Ann Hill-Bond helped organize the vigil for lynching victim Dennis Hubert on the 92nd anniversary of his shooting death by a racist mob.
Soon enough, the sky opened up and participants huddled under shared umbrellas to hear Hubert’s story.
“We started this coalition back in 2018—it was a group of us—to not only remember these people who were lynched in acts of racial terror but also to understand how these acts of racial terror have shaped Atlanta and shaped the injustices that we still experience today,” said Allison Bantimba, a co-founder of FCRC.
According to FCRC’s research, seven white men confronted Hubert on the playground of the Crogman School for Negroes. One of them shot Hubert in the head.
Lynchings were common back then; arrests and trials, less so. But Bantimba said that as the son of a prominent Black minister, Hubert’s death drew unprecedented media attention and public outrage. When one of the men involved was convicted, the New York Times ran the headline “Atlanta Aroused By A Murder Case: Slaying of a Negro Student Stirs Strong Racial Feeling.”

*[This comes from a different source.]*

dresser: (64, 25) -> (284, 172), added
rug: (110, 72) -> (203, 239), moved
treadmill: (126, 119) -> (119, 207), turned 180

In turn, white supremacists burned Hubert’s family home and tear-gassed a prayer service at Wheat Street Baptist Church, according to FCRC’s research. Yet Hubert’s mother continued working at the school where her son was killed, even becoming principal in a testament to her strength and resolve, Bantimba said at the vigil.
Eventually, Hubert’s story faded from the public consciousness. FCRC wants to change that by encouraging people to engage with Hubert’s story and those of other lynching victims through ways that speak to their interests, like the five women who stitched together quilts that relay lynching accounts through pictures.
Another person at the Hubert vigil, Sean Jones, also connected with FCRC after visiting EJI. He has attended numerous memorializations over the years for different lynching victims. But he connected with Hubert’s story on a personal level as a 1998 Morehouse graduate, and he’s in talks with his alma mater to amplify Hubert’s legacy on campus. He’s also working on incorporating Hubert’s story into the archive of the Association for the Study of African American Life and History, the longstanding research coalition of which he’s the president of the Atlanta branch. He wants to see accounts of individual lynchings memorialized in history books, school curriculums and more public commemorations.
“The truth has to be told, and the truth of the African American experience is one that’s been suppressed, manipulated, lied, drug through the mud, and sullied beyond recognition,” Jones said at the vigil. “We do our children a disservice by saying that something like this is too painful to talk about, and if that’s the case these narratives will always be suppressed.”
Dennis Hubert’s nephew understands the impulse to bury painful memories in the past. Imam Plemon El-Amin said his mother did not discuss the details of her brother’s tragic death until late in her life, likely from a mix of sadness and shame. But he feels strongly that his uncle’s story needs to be out in the open if America is going to break its cycle of racism and racial violence.
“I’m conscious that you have to expose these kinds of things if you ever want to bring an end to it,” he said.
That’s why he’s excited about the historical marker that’s set to be unveiled in his uncle’s honor on August 17. FCRC is working with Atlanta Public Schools to place it on the playground of his last vigil near the place where he was killed.
“A lot of people have this tragic history in their families, but a lot of it may be overlooked or forgotten,” El-Amin said. “Dennis’ death represents one of many, so we have to make sure that this is understood.” ♦
Disclosure: FCRC member Ann Hill-Bond is a Canopy Atlanta Senior Fellow and member of our Community Engagement team.